Des édifices religieux disparus de la Cité, après avoir été nationalisés en 1789 puis vendus à des particuliers, il ne reste aujourd’hui que peu d’éléments. Le portail gothique de l’église Saint-Pierre-aux-Bœufs a été remonté par Lassus en 1839 comme portail principal de l’église Saint-Séverin, et la sobre façade de l’église conventuelle des Barnabites, élevée par Cartaud en 1705, est devenue en 1863, après quelques modifications dues à Baltard, celle de Notre-Dame-des-Blancs-Manteaux dans le Marais. Il suffit de jeter un œil sur les plans anciens, et notamment sur celui dit de Turgot, exécuté de 1734 à 1736 en perspective cavalière axonométrique par l’architecte et cartographe Louis Bretez, pour se rendre compte à quel point les lieux de culte étaient proches les uns des autres, étroitement imbriqués dans le tissu urbain qui ne laissait que les façades dégagées, sans espace suffisant toutefois devant elles pour qu’il fût possible de les embrasser d’un seul regard.

Lorsqu’il fut rasé dans les années 1860 pour laisser place à la préfecture de police, le couvent des Barnabites était comme neuf comparé à la chapelle Saint-Aignan construite vers 1116 le long de l’ancien rempart gallo-romain, au nord de l’enclos canonial. Ce vestige de la somptueuse demeure du très ambitieux Étienne de Garlande, archidiacre de Notre-Dame et chancelier des rois Philippe Ier et Louis VI, fut vendu en 1791 comme bien national, fâcheusement partagé entre deux propriétaires. Voilà pourquoi il ne reste debout aujourd’hui qu’une moitié correspondant à une partie de la nef de ce petit édifice roman à la sculpture raffinée qui mesurait à l’origine une dizaine de mètres sur cinq environ, et qui, après avoir servi d’écurie au XIXe siècle, puis de dépôt de meubles pour un antiquaire au siècle suivant, est redevenu un lieu de culte à usage privé.

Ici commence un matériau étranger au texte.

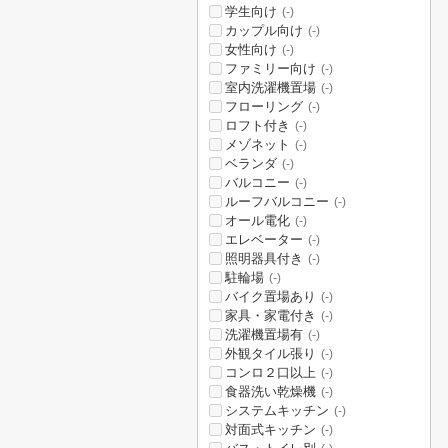
学生向け
(-)
カップル向け
(-)
女性向け
(-)
ファミリー向け
(-)
室内洗濯機置場
(-)
フローリング
(-)
ロフト付き
(-)
メゾネット
(-)
ベランダ
(-)
バルコニー
(-)
ルーフバルコニー
(-)
オール電化
(-)
エレベーター
(-)
照明器具付き
(-)
駐輪場
(-)
バイク置場あり
(-)
家具・家電付き
(-)
洗濯機置場有
(-)
外観タイル張り
(-)
コンロ２口以上
(-)
食器洗い乾燥機
(-)
システムキッチン
(-)
対面式キッチン
(-)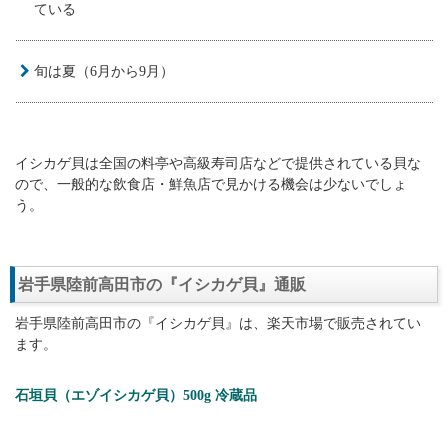
ている
旬は夏（6月から9月）
イシカゲ貝は全国の料亭や高級寿司店などで提供されている貝な
ので、一般的な飲食店・鮮魚店で見かける機会は少ないでしょ
う。
岩手県陸前高田市の『イシカゲ貝』通販
岩手県陸前高田市の『イシカゲ貝』は、楽天市場で販売されてい
ます。
石垣貝（エゾイシカゲ貝）500g 冷蔵品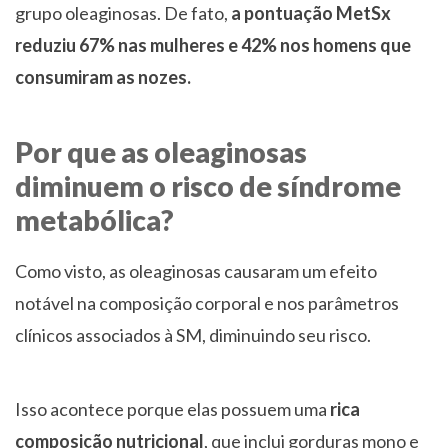
grupo oleaginosas. De fato,
a pontuação MetSx
reduziu 67% nas mulheres e 42% nos homens que
consumiram as nozes.
Por que as oleaginosas
diminuem o risco de síndrome
metabólica?
Como visto, as oleaginosas causaram um efeito
notável na composição corporal e nos parâmetros
clínicos associados à SM, diminuindo seu risco.
Isso acontece porque elas possuem uma
rica
composição nutricional
, que inclui gorduras mono e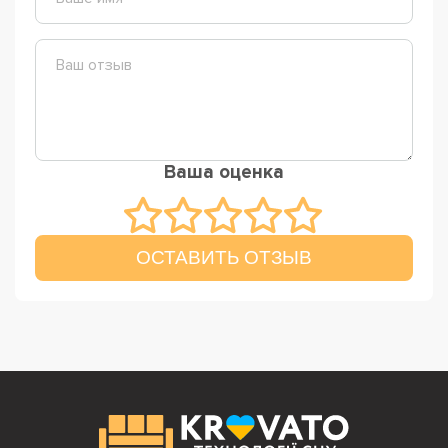
Ваша оценка
ОСТАВИТЬ ОТЗЫВ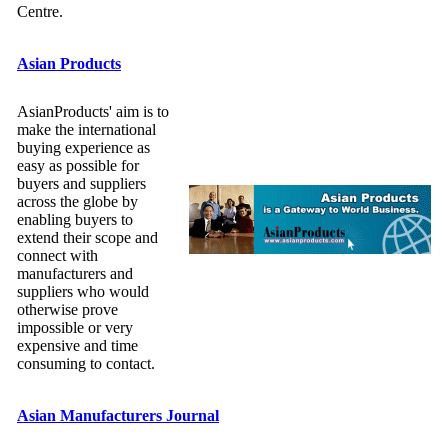
Centre.
Asian Products
AsianProducts' aim is to
make the international
buying experience as
easy as possible for
buyers and suppliers
across the globe by
enabling buyers to
extend their scope and
connect with
manufacturers and
suppliers who would
otherwise prove
impossible or very
expensive and time
consuming to contact.
Asian Manufacturers Journal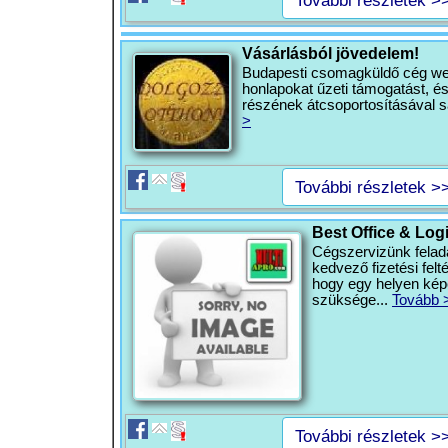
További részletek >
Vásárlásból jövedelem!
Budapesti csomagküldő cég web
honlapokat űzeti támogatást, é
részének átcsoportosításával sa
>
További részletek >
Best Office & Log
Cégszervizünk felada
kedvező fizetési felté
hogy egy helyen kép
szüksége...
Tovább 
További részletek >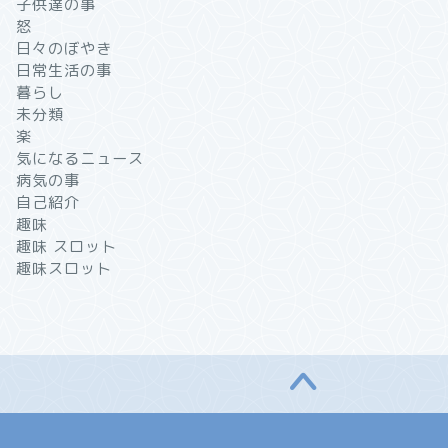
子供達の事
怒
日々のぼやき
日常生活の事
暮らし
未分類
楽
気になるニュース
病気の事
自己紹介
趣味
趣味 スロット
趣味スロット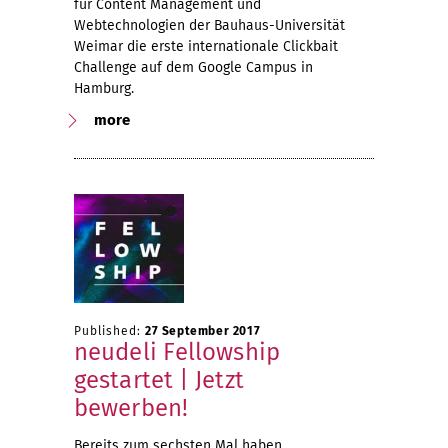
für Content Management und
Webtechnologien der Bauhaus-Universität
Weimar die erste internationale Clickbait
Challenge auf dem Google Campus in
Hamburg.
more
Published:
27 September 2017
neudeli Fellowship
gestartet | Jetzt
bewerben!
Bereits zum sechsten Mal haben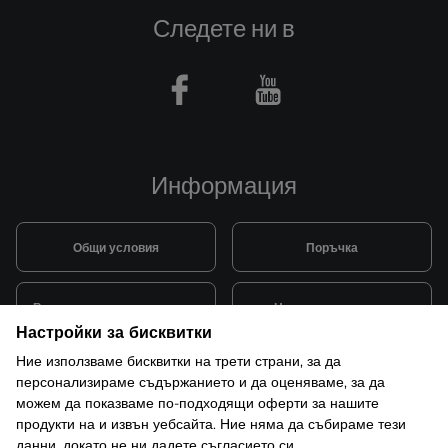
Следете ни в
Facebook
Youtube
Информация
Общи условия
Поръчка
Видове и цена за транспорт
Начини на плащане
Настройки за бисквитки
Ние използваме бисквитки на трети страни, за да
Система за лоялни клиенти
Монтаж и поддръжка
персонализираме съдържанието и да оценяваме, за да
можем да показваме по-подходящи оферти за нашите
продукти на и извън уебсайта. Ние няма да събираме тези
Рекламации и гаранция
данни, докато не ни дадете съгласието си.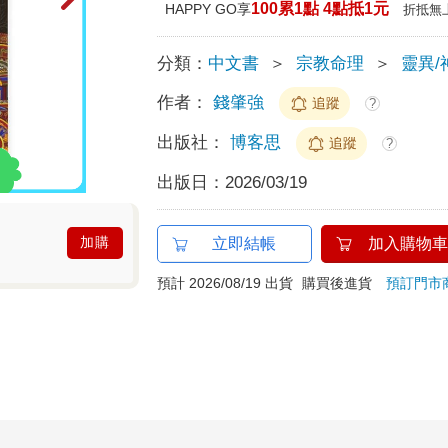
100累1點 4點抵1元
HAPPY GO享
折抵無
分類：
中文書
＞
宗教命理
＞
靈異/
作者：
錢肇強
追蹤
?
出版社：
博客思
追蹤
?
出版日：
2026/03/19
加購
立即結帳
加入購物車
預計 2026/08/19 出貨
購買後進貨
預訂門市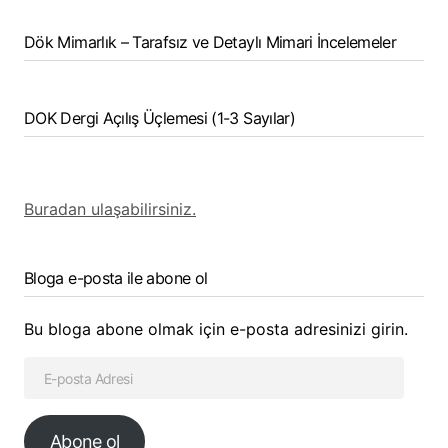
Dök Mimarlık – Tarafsız ve Detaylı Mimari İncelemeler
DOK Dergi Açılış Üçlemesi (1-3 Sayılar)
Buradan ulaşabilirsiniz.
Bloga e-posta ile abone ol
Bu bloga abone olmak için e-posta adresinizi girin.
Abone ol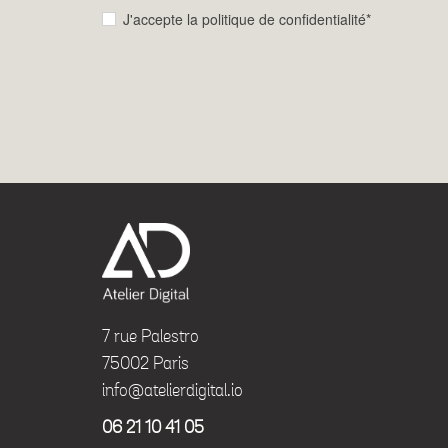
J'accepte la politique de confidentialité*
7 rue Palestro
75002 Paris
info@atelierdigital.io
06 21 10 41 05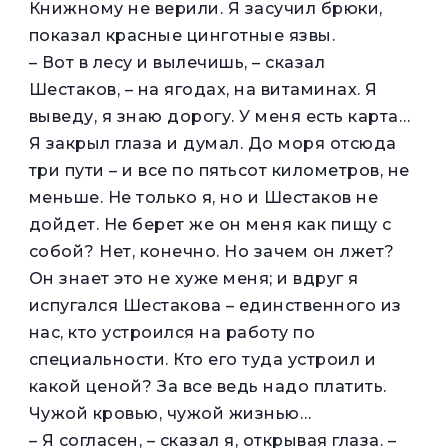
Книжному не верили. Я засучил брюки,
показал красные цинготные язвы.
– Вот в лесу и вылечишь, – сказал
Шестаков, – на ягодах, на витаминах. Я
выведу, я знаю дорогу. У меня есть карта…
Я закрыл глаза и думал. До моря отсюда
три пути – и все по пятьсот километров, не
меньше. Не только я, но и Шестаков не
дойдет. Не берет же он меня как пищу с
собой? Нет, конечно. Но зачем он лжет?
Он знает это не хуже меня; и вдруг я
испугался Шестакова – единственного из
нас, кто устроился на работу по
специальности. Кто его туда устроил и
какой ценой? За все ведь надо платить.
Чужой кровью, чужой жизнью…
– Я согласен, – сказал я, открывая глаза. –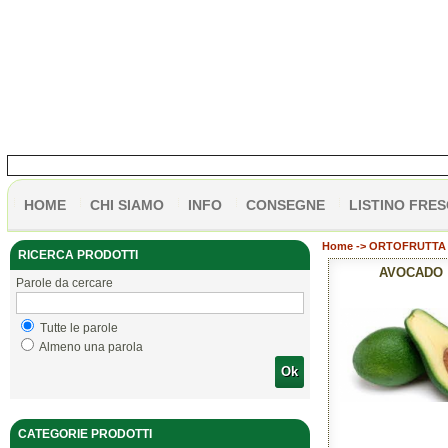
HOME
CHI SIAMO
INFO
CONSEGNE
LISTINO FRES
Home
->
ORTOFRUTTA 
RICERCA PRODOTTI
AVOCADO
Parole da cercare
Tutte le parole
Almeno una parola
Ok
CATEGORIE PRODOTTI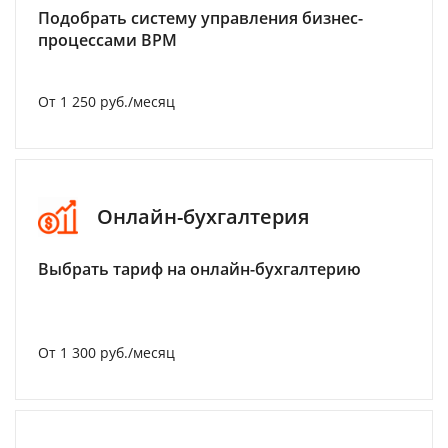
Подобрать систему управления бизнес-
процессами BPM
От 1 250 руб./месяц
Онлайн-бухгалтерия
Выбрать тариф на онлайн-бухгалтерию
От 1 300 руб./месяц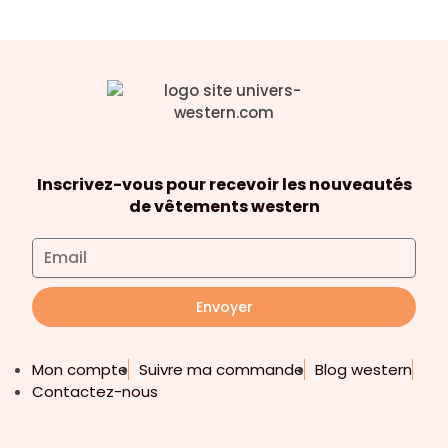
Inscrivez-vous pour recevoir les nouveautés
de vêtements western
Envoyer
Mon compte
Suivre ma commande
Blog western
Contactez-nous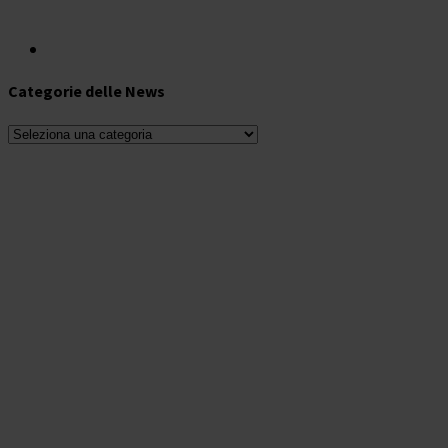
Categorie delle News
Categorie
delle
News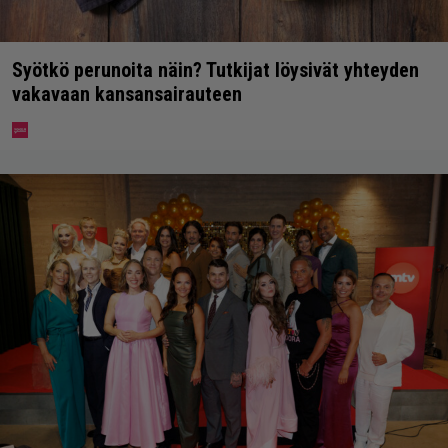
Syötkö perunoita näin? Tutkijat löysivät yhteyden
vakavaan kansansairauteen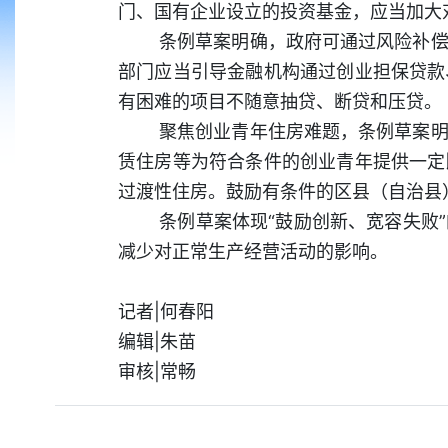
门、国有企业设立的投资基金，应当加大
条例草案明确，政府可通过风险补偿
部门应当引导金融机构通过创业担保贷款
有困难的项目不随意抽贷、断贷和压贷。
聚焦创业青年住房难题，条例草案明
赁住房等为符合条件的创业青年提供一定
过渡性住房。鼓励有条件的区县（自治县
条例草案体现“鼓励创新、宽容失败
减少对正常生产经营活动的影响。
记者|何春阳
编辑|朱苗
审核|常畅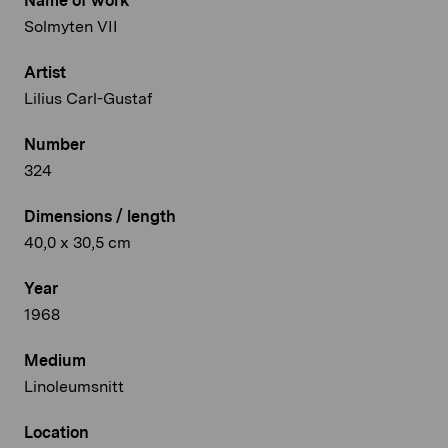
Name of work
Solmyten VII
Artist
Lilius Carl-Gustaf
Number
324
Dimensions / length
40,0 x 30,5 cm
Year
1968
Medium
Linoleumsnitt
Location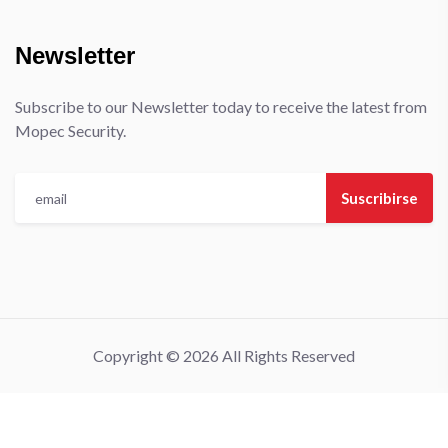
Newsletter
Subscribe to our Newsletter today to receive the latest from
Mopec Security.
Suscribirse
Copyright © 2026 All Rights Reserved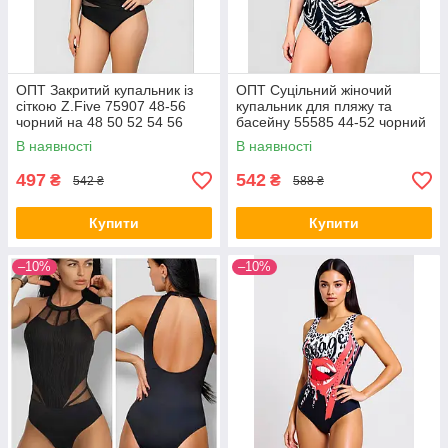
ОПТ Закритий купальник із
ОПТ Суцільний жіночий
сіткою Z.Five 75907 48-56
купальник для пляжу та
чорний на 48 50 52 54 56
басейну 55585 44-52 чорний
розмір
на 48 50 52 54 56 розмір
В наявності
В наявності
497
542
₴
₴
542 ₴
588 ₴
Купити
Купити
–10%
–10%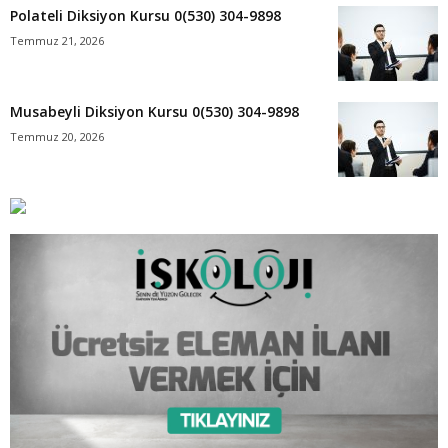
Polateli Diksiyon Kursu 0(530) 304-9898
Temmuz 21, 2026
Musabeyli Diksiyon Kursu 0(530) 304-9898
Temmuz 20, 2026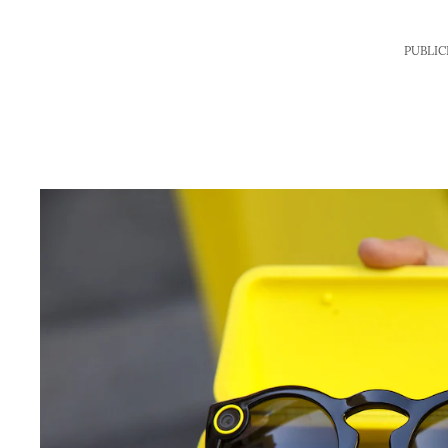
PUBLIC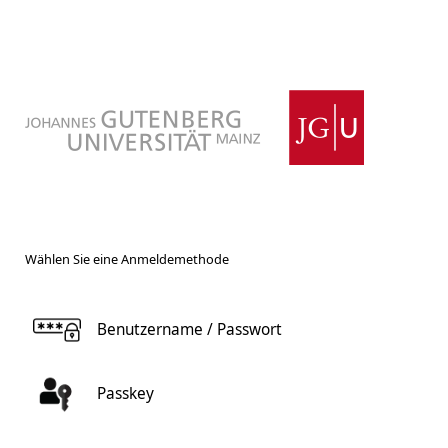
Wählen Sie eine Anmeldemethode
Benutzername / Passwort
Passkey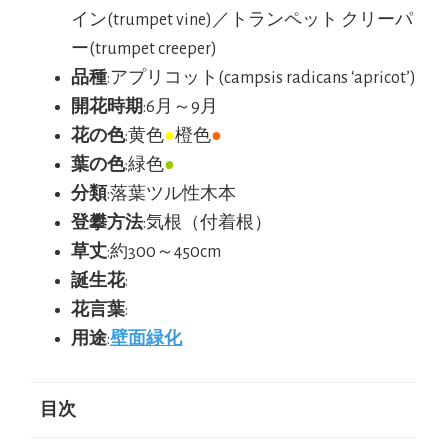
イン(trumpet vine)／トランペット クリーパ
ー(trumpet creeper)
品種
:アプリコット(campsis radicans ‘apricot’)
開花時期
:6月～9月
花の色
:黄色
●
橙色
●
葉の色
:緑色
●
分類
:落葉ツル性木本
登攀方法
:気根（付着根）
草丈
:約300～450cm
誕生花
:
花言葉
:
用途
:
壁面緑化
目次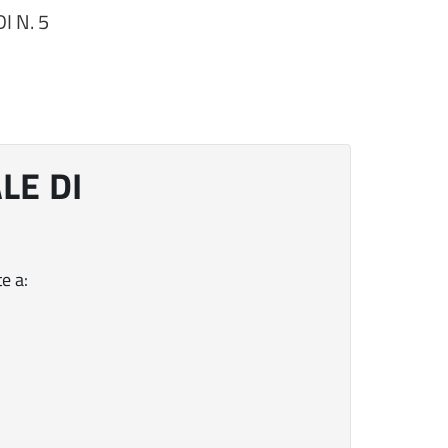
 N. 5
LE DI
e a: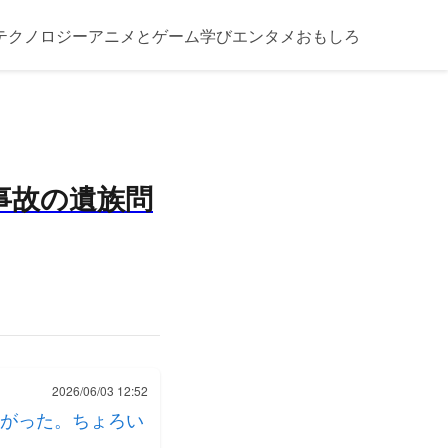
テクノロジー
アニメとゲーム
学び
エンタメ
おもしろ
事故の遺族問
2026/06/03 12:52
がった。ちょろい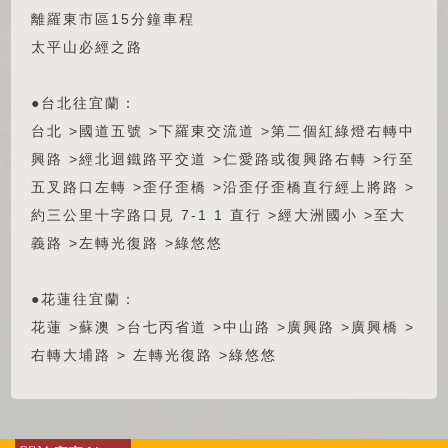
離羅東市區15分鐘車程
太平山必經之路
●台北往宜蘭：
台北 >國道五號 >下羅東交流道 >第二個紅綠燈右轉中
興路 >經北迴鐵路平交道 >仁愛路或復興路右轉 >行至
五叉路口左轉 >歪仔歪橋 >沿歪仔歪橋直行經上將路 >
約三公里十字路口見 7-1 1 直行 >經大洲國小 >至大
義路 >左轉光復路 >綠悠悠
●花蓮往宜蘭：
花蓮 >蘇澳 >台七丙省道 >中山路 >廣興路 >廣興橋 >
右轉大埔路 > 左轉光復路 >綠悠悠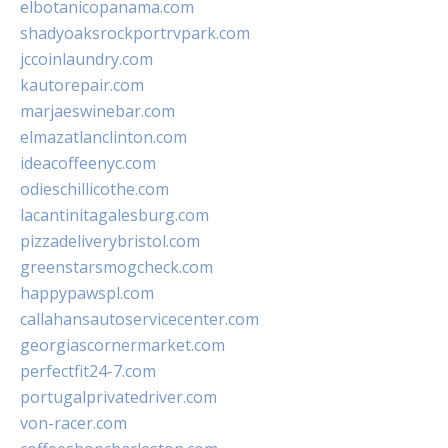
elbotanicopanama.com
shadyoaksrockportrvpark.com
jccoinlaundry.com
kautorepair.com
marjaeswinebar.com
elmazatlanclinton.com
ideacoffeenyc.com
odieschillicothe.com
lacantinitagalesburg.com
pizzadeliverybristol.com
greenstarsmogcheck.com
happypawspl.com
callahansautoservicecenter.com
georgiascornermarket.com
perfectfit24-7.com
portugalprivatedriver.com
von-racer.com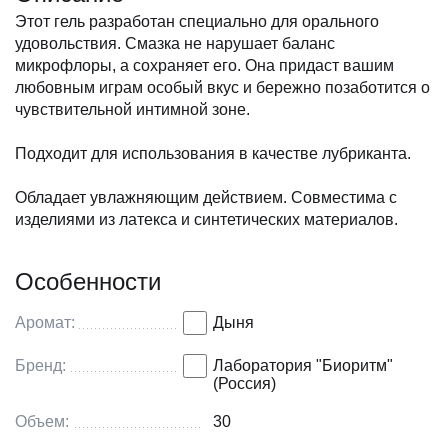
Этот гель разработан специально для орального
удовольствия. Смазка не нарушает баланс
микрофлоры, а сохраняет его. Она придаст вашим
любовным играм особый вкус и бережно позаботится о
чувствительной интимной зоне.
Подходит для использования в качестве лубриканта.
Обладает увлажняющим действием. Совместима с
изделиями из латекса и синтетических материалов.
Особенности
Аромат:
Дыня
Бренд:
Лаборатория "Биоритм"
(Россия)
Объем:
30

En 1847, A. P. M. Gilbert décrit le chœur de la chapelle dont il ne subsiste presque rien : « La verrière a disparu, mais la baie est encore défendue par un treillis de fer […] À droite et à gauche du vitrage se voyaient les statues, grandes comme nature, de la sainte Vierge et de saint Aignan, rehaussées de couleur et de l’or dont l’art du Moyen Âge les avaient ornées. Celle de la Vierge décore aujourd’hui le pilier central du portail représentant les dernières circonstances de la vie de la Mère du Sauveur, sous la tour septentrionale de la métropole ».

Autrement dit, Gilbert nous apprend que la célèbre statue de Notre-Dame de Paris datant du début du XIVe siècle, que Viollet-le-Duc a placée contre le pilier à droite de l’entrée du chœur et qui a échappé par miracle, il faut croire, à l’effondrement de la croisée le soir de l’incendie du 15 avril 2019, n’a pas été exécutée pour le plus grand édifice religieux de la capitale mais bien pour le plus petit. Et cette Vierge à l’Enfant — aujourd’hui immaculée pour avoir été soigneusement décapée, et qui de fait a un si étrange visage —, a séjourné à l’air libre de 1818 à 1855 sur le trumeau du portail situé au pied de la tour nord en remplacement de la Vierge originale du XIIIe siècle fracassée à la Révolution avec toutes les autres grandes statues.
Que d’histoires tourmentées ! Que de ravages sur cette île ne comptant plus que deux églises intégralement debout, quoique très altérées, la Sainte-Chapelle du Palais et la cathédrale Notre-Dame qui est confrontée depuis cent-cinquante ans à un désolant désert d’asphalte. Mise à nu, la plus célèbre des façades va révéler d’étranges anomalies « ainsi qu’on voit à l’œil ».